Type of Document Master's Thesis Author Cisneros, Ruben Abe Author's Email Address firstname.lastname@example.org URN etd-04262011-150353 Title Provenance and Origin of Holocene Beach Ridge and Modern Beach Sands from the Costa de Nayarit, western Mexico Degree Master of Science (M.S.) Department Geology & Geophysics Advisory Committee
Advisor Name Title Nunn, Jeffery Committee Chair Blum, Michael Committee Member Byerly, Gary Committee Member Keywords
- Holocene sedimentology
- Coast of Nayarit
- wave-dominated coastal environment
- beach ridges
- progradational shoreface succession
Date of Defense 2011-04-04 Availability unrestricted AbstractThe Costa de Nayarit in western Mexico is a classic modern example of the progradation of a coastline in a wave-dominated depositional environment. Throughout the Pleistocene, sediments have been brought to the Costa De Nayarit via three major river systems, the Rio Grande de Santiago, the Rio San Pedro and the Rio Acaponeta. These river systems obtain their sediments from two distinctly different volcanic provinces within central Mexico, the Sierra Madre Occidental (SMO), a volcanic province characterized by its predominance of felsic volcanism (rhyolites) and pyroclastic flows (welded ash flow tuff and ignimbrite), and the Trans-Mexican Volcanic Belt (TMVB), which is characterized by its predominance of mafic and intermediate volcanism (basalts and andesites). Petrographic studies of sediment samples collected from these river systems and the modern beaches of the Costa de Nayarit along with Scanning Electron Microscope (SEM) and electron Microprobe chemical analyses, provide insight into the provenance of sediments from each river system as well as to where the sediments on the modern beaches are originating.

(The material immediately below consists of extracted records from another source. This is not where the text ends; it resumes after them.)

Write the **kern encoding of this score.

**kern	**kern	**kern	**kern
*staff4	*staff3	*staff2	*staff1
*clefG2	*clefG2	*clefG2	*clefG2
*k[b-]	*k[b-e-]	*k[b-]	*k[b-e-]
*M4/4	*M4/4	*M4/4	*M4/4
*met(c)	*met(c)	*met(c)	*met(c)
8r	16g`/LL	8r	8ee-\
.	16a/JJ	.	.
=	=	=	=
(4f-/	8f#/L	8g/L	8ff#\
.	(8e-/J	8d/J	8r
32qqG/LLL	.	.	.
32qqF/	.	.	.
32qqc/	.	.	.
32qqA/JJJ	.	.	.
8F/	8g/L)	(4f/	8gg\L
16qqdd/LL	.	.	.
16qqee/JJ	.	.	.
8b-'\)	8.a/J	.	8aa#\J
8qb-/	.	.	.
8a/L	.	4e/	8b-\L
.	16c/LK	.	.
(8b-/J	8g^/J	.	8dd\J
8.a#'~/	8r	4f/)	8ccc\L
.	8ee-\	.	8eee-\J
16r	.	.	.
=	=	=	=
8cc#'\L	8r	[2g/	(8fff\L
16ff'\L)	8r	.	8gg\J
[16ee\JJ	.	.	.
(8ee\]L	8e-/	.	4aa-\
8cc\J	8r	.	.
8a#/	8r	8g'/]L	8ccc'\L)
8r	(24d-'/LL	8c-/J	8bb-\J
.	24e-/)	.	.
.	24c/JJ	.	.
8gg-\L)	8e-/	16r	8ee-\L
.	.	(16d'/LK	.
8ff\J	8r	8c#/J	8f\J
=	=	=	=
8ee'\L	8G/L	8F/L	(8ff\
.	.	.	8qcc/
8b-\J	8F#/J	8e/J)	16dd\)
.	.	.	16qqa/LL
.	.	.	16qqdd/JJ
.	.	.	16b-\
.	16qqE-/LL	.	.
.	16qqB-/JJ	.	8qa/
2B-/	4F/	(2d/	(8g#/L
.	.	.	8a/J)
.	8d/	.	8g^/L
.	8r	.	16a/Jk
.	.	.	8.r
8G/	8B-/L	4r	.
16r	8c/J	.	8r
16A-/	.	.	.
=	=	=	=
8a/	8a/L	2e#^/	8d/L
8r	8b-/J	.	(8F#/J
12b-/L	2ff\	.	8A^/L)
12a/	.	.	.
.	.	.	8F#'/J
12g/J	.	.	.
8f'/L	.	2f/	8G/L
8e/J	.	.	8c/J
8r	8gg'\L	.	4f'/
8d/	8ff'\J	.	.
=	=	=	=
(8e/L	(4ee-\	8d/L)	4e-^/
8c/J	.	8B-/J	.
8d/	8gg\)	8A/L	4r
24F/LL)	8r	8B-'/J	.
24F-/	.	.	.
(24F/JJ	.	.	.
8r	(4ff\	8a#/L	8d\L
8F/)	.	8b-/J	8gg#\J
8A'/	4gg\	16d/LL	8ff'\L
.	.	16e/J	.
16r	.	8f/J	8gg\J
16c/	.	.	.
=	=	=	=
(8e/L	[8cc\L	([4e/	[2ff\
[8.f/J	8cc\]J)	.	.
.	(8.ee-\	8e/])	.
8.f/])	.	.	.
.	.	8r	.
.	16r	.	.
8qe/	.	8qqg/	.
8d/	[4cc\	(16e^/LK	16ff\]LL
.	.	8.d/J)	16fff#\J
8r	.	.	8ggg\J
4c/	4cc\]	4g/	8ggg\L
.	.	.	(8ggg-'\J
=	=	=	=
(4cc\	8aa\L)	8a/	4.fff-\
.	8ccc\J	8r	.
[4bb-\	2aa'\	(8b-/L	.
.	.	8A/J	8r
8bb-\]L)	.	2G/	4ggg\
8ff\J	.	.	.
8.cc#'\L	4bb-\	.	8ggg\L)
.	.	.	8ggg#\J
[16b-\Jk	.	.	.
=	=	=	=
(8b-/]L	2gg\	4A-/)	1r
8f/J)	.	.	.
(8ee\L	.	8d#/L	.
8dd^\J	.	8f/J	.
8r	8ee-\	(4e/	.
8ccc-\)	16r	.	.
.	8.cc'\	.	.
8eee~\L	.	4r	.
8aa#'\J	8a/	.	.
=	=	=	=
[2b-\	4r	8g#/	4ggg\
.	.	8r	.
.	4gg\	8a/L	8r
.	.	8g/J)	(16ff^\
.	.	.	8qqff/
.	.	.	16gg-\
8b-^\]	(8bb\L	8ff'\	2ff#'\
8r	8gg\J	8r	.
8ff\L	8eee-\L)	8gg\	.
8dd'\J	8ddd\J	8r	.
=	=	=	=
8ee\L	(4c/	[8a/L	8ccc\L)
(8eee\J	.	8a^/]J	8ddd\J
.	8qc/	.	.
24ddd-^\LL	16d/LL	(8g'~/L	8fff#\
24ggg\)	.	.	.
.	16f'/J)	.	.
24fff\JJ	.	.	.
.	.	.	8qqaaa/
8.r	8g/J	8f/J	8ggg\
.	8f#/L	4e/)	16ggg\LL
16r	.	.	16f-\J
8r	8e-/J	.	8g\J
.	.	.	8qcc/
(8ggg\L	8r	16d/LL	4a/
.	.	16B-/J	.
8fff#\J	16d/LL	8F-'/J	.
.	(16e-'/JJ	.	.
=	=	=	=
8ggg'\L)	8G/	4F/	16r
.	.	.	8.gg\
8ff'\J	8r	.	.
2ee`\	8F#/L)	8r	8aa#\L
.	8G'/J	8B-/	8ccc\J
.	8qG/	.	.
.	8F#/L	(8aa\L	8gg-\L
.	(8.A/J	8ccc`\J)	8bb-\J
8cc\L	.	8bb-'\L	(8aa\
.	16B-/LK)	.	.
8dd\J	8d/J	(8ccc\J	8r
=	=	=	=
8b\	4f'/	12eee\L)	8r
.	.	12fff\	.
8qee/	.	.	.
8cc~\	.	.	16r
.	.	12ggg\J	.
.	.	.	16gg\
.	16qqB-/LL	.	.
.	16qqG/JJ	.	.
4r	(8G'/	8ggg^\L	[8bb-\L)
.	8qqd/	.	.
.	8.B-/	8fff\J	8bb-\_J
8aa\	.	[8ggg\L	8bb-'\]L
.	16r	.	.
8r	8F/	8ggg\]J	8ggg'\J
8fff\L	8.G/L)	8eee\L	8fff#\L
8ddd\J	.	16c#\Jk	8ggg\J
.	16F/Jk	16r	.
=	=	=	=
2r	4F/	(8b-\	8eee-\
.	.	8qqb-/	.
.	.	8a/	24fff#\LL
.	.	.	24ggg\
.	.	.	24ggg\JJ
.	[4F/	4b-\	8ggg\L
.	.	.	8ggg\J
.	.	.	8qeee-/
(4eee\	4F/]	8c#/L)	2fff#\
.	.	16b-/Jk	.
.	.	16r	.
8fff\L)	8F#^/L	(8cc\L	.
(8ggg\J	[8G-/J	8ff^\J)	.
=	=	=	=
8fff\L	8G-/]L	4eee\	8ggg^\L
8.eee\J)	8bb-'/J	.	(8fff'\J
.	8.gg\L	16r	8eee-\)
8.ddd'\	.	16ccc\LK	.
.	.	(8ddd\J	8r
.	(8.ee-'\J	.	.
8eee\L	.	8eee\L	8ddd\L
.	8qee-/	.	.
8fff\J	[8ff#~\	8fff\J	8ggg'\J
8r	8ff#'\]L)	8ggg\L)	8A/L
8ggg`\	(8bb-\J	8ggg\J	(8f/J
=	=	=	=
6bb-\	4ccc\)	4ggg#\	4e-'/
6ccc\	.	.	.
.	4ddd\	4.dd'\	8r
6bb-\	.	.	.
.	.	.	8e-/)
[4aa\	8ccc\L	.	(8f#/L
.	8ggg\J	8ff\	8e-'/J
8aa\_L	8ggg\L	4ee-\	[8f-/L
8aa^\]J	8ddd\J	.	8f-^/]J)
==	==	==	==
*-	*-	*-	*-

Progradation in a wave-dominated depositional environment results from the construction and successive accretion of shoreface successions (beach ridges) to the coastline. Studying sediment samples from the shoreface succession (beach ridges) constructed during the current Holocene sea-level highstand along the Costa de Nayarit determined that they are made up of a mixture of sediments sourced from longshore transportation of Rio Grande de Santiago/Rio San Pedro (RGS/RSP) paleo-river sediment and onshore transportation of reworked sediment from the drowned RGS/RSP paleo-river delta constructed on the continental shelf during the previous sea-level lowstand in the Pleistocene. The study also determined that sediments of the southern shoreface successions (beach ridges) were more influenced by longshore transportation of RGS/RSP paleo-river sediments than the northern shoreface successions (beach ridges), which were more influenced by sediments being reworked from the continental shelf and transported onshore.